### Complete the following
1/ In the text on hunting Nazis after the Second World War, where were the Americans when they captured Ernst Kaltenbrunner?
2/ Shorten the paragraph of the text on hunting Nazis that begins "Hunting Nazis has become synonymous", keeping its main facts.

That’s not to say that the Allies had not been tracking down Nazis at the end of the war. In his 2013 bestseller, Hanns and Rudolf, writer Thomas Harding describes how his great uncle Hanns, a Jewish emigrant to Britain in 1936, joined the British War Crimes Investigation Team in 1945 and helped to find Rudolf Höss, who had served as commandant of Auschwitz. The Americans captured Ernst Kaltenbrunner, head of the Reich Security Main Office, in the Austrian mountains in May 1945. The Nuremberg trials, and the follow-up trials, would hardly have been possible without efforts to arrest Nazis. Nor would de-nazification, given that the Allies, in all four zones of Allied-occupied Germany, interned some 250,000 former Nazi officials. Yet the escape to South America of many Nazis neverthless raises questions about Allied laxity.
How were Nazis hunted after WW2, and by whom?
Hunting Nazis has become synonymous with the dogged pursuit of those who escaped Allied capture and lay low for years, even decades. No organisation was more dogged than Mossad, the Israeli intelligence agency which seized Eichmann. But it was the district attorney of Hessen in West Germany, Fritz Bauer, who had alerted Mossad to Eichmann’s whereabouts in Argentina. Bauer, who had fled Nazi Germany in 1935, was Jewish and homosexual, and in postwar West Germany, he fought a lonely battle to bring Nazis to justice.

### Source data

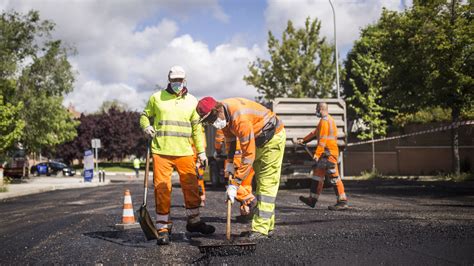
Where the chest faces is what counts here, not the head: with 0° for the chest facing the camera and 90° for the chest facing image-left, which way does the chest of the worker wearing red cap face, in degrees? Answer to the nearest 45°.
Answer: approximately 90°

### Answers to the problems
1/ In the Austrian mountains, in May 1945.

2/ Hunting Nazis has come to mean the persistent pursuit of those who escaped Allied capture and hid for years or decades. Mossad, the Israeli intelligence agency that seized Eichmann, was the most persistent. Yet it was Fritz Bauer, district attorney of Hessen in West Germany, who told Mossad that Eichmann was in Argentina. Bauer, a Jewish and homosexual man who had fled Nazi Germany in 1935, fought a lonely battle in postwar West Germany to bring Nazis to justice.